A newly disclosed “Reprompt” technique showed how attackers could use a single click on a crafted Microsoft Copilot link to take over a victim’s Copilot session and quietly pull out sensitive information. Security researchers say the attack worked by hiding malicious instructions inside a legitimate-looking URL, tricking Copilot into running those instructions automatically.
The researchers behind the finding, Varonis, said the issue affected Copilot Personal and that Microsoft confirmed it has been patched, while enterprise customers using Microsoft 365 Copilot were not impacted. BleepingComputer reported that Varonis disclosed the issue to Microsoft on August 31 last year and that a fix was issued on January 14, 2026.
How the “Reprompt” attack worked
Varonis explained that Reprompt could compromise victims with just one click on a legitimate Microsoft link, without requiring plugins or additional interaction with Copilot. BleepingComputer similarly reported that the method could keep access to a victim’s large language model session after a single link click, enabling “invisible” data exfiltration.
A key part of the attack is that Copilot can accept prompts through the “q” parameter in a URL and execute them automatically when the page loads. Researchers said an attacker could embed instructions in that URL parameter, send the link to a target, and then cause Copilot to perform actions on the user’s behalf without the user realizing it.
Three techniques used to bypass protections
BleepingComputer and Varonis described Reprompt as a chain built from three techniques used together to bypass Copilot protections and keep data flowing out. The first technique, described as “Parameter-to-Prompt” or “Parameter 2 Prompt” injection, relies on using the “q” URL parameter to inject instructions that can trigger sensitive actions, including pulling conversation memory.
The second method is a “double-request” approach, which the researchers said took advantage of an observed behavior where Copilot’s data-leak safeguards applied only to the first web request. Varonis showed an example prompt that asks Copilot to make every function call twice and display only the best result, and reported that the second attempt could reveal data that the first attempt withheld.

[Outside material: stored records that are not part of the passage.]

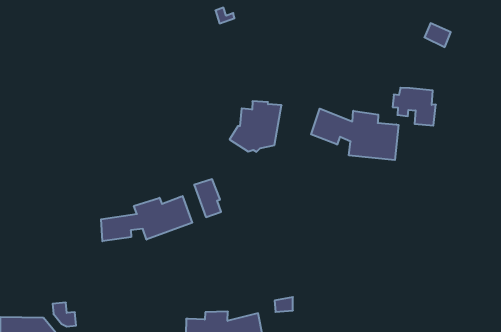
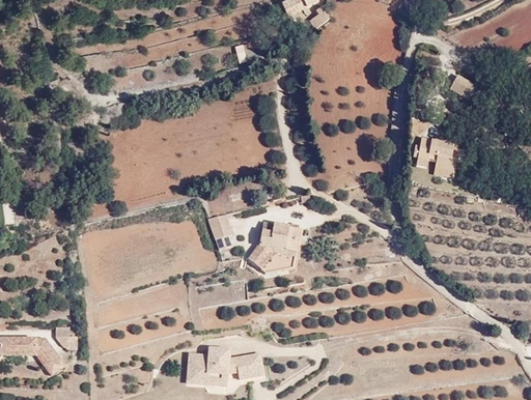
building: [230,101,282,152] -> [247,222,302,273]
building: [311,109,399,160] -> none
building: [101,196,192,241] -> none

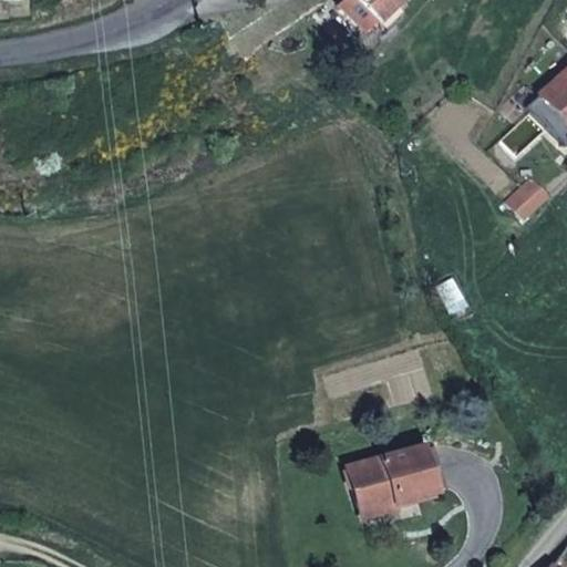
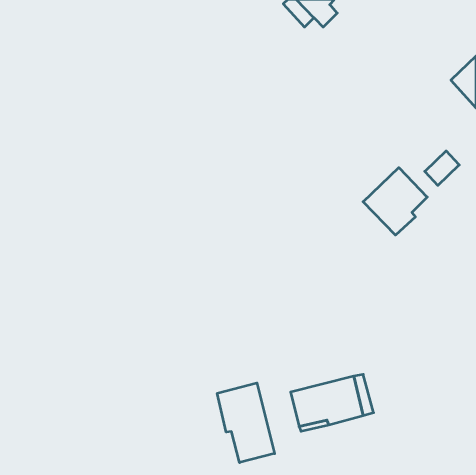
building: none -> [363,168,427,235]
building: none -> [217,383,275,463]

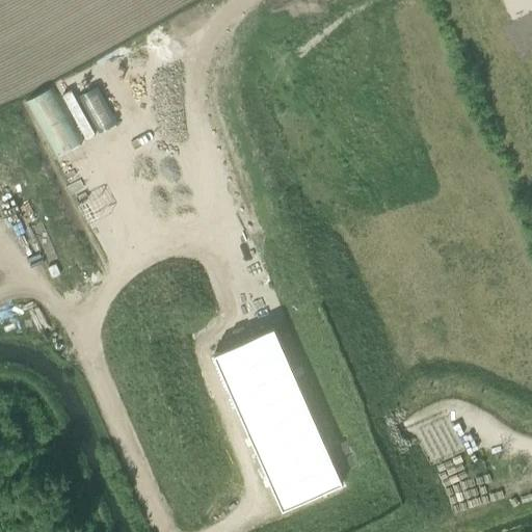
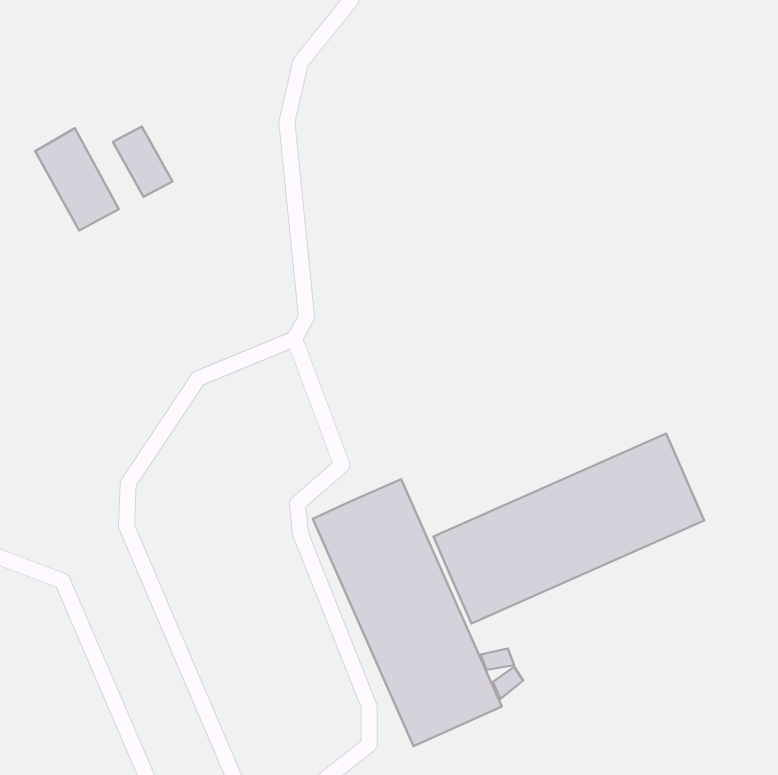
building: none -> [434,433,704,623]

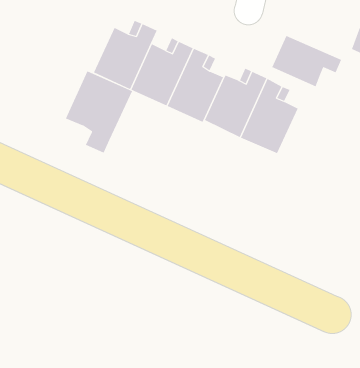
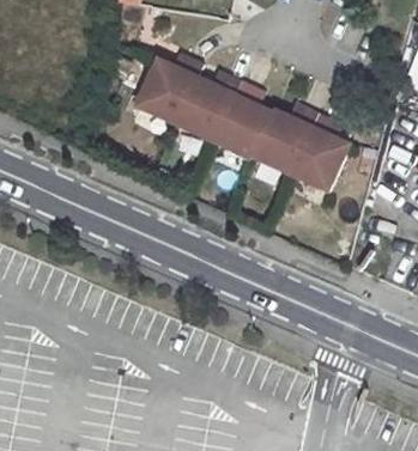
building: [272,35,342,87] -> none
building: [65,71,133,154] -> none

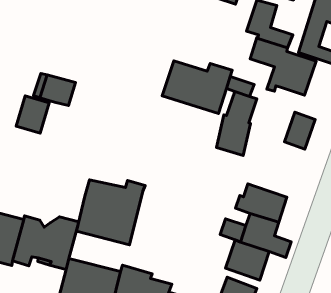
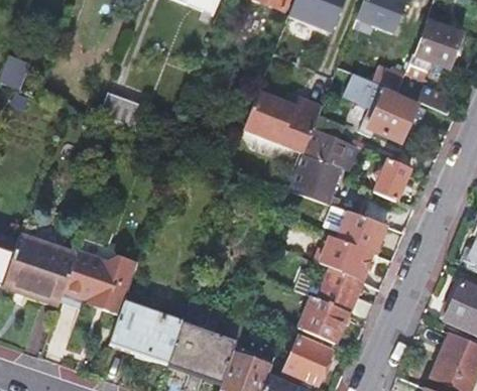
building: [16,96,49,133] -> none
building: none -> [337,211,385,253]
building: [77,180,145,245] -> none

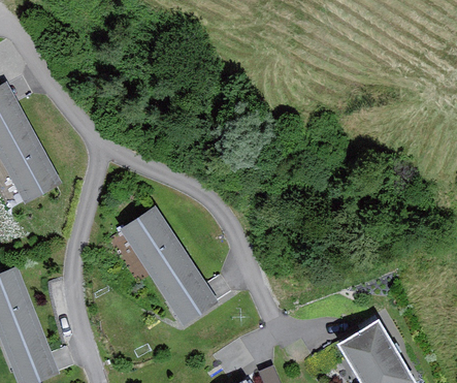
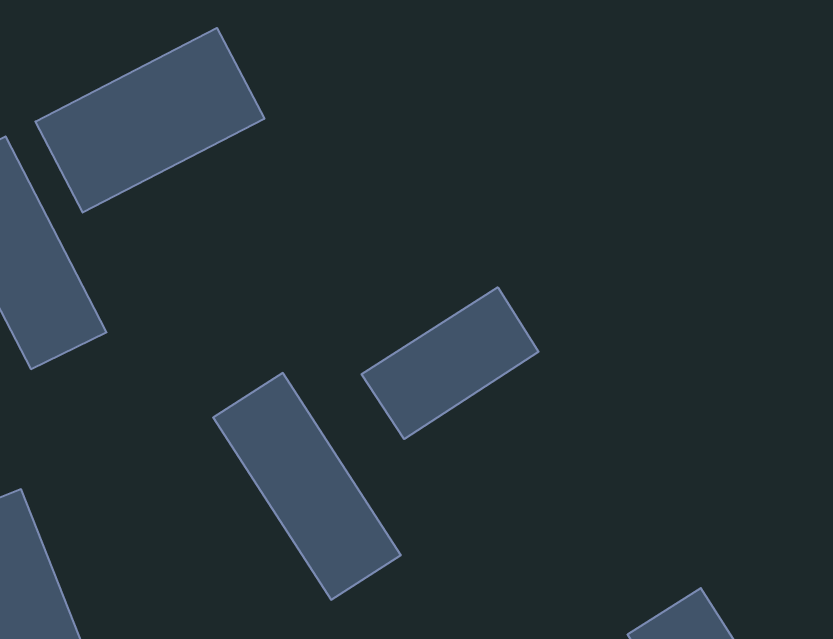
building: none -> [35,28,264,213]
building: none -> [362,287,539,439]

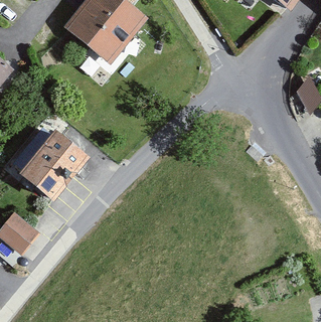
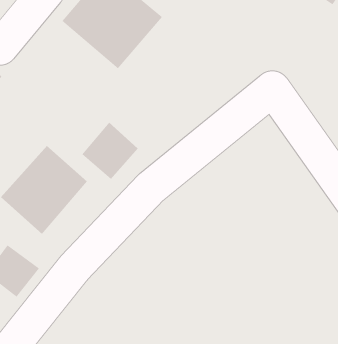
building: none -> [82,122,139,180]

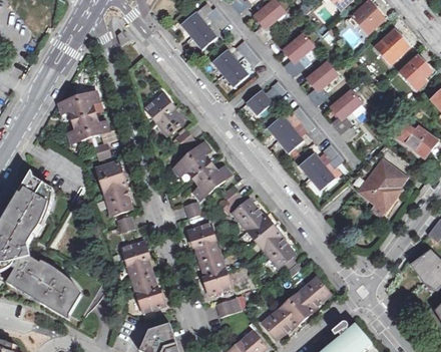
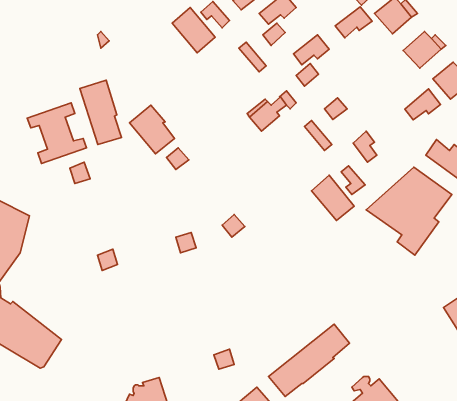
building: [211,49,248,87] -> none
building: [306,62,337,88] -> [335,7,372,38]
building: [330,90,360,116] -> [405,89,440,120]
building: [267,115,303,153] -> none
building: [173,142,230,199] -> none
building: [96,160,131,215] -> [80,80,121,145]
building: [232,199,301,276] -> none
building: [187,223,231,294] -> none
building: [121,241,164,312] -> none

The third method is a “chain-request” technique, where Copilot continues receiving instructions from an attacker-controlled server in a back-and-forth sequence, using each response to generate the next request. Varonis said this can make the exfiltration continuous, hidden, and dynamic, because the most revealing instructions arrive later from the attacker’s server rather than being visible in the initial prompt.
Why detection was difficult
Varonis said Reprompt could bypass enterprise security controls and siphon data “without detection,” in part because client-side monitoring tools can’t easily determine what data is being exfiltrated by inspecting only the starting prompt. BleepingComputer quoted Varonis warning that the “real instructions” are hidden in follow-up requests delivered from the server after the initial prompt, making it hard to understand what Copilot is being told to do based on the original link alone.
BleepingComputer also noted that Reprompt could leverage an existing authenticated Copilot session and remain active even after the Copilot tab was closed. Varonis similarly said the attacker could maintain control even when the chat is closed, allowing the victim’s session to be silently exfiltrated after that first click.
What users should do next
BleepingComputer reported that there was no sign of Reprompt exploitation in the wild and advised users to apply the latest Windows security update as soon as possible. The same report also included an update noting that the fix was not necessarily tied to Patch Tuesday and was handled separately.
Varonis advised users to be cautious with links that open AI tools or pre-fill prompts, to review any prompt that appears automatically, and to close and report a session if the AI tool behaves unexpectedly or starts requesting unusual personal details. The researchers framed Reprompt as a reminder that AI assistants can hold sensitive context and that this trust can be exploited, turning a chat assistant into a data-exfiltration channel with just one click.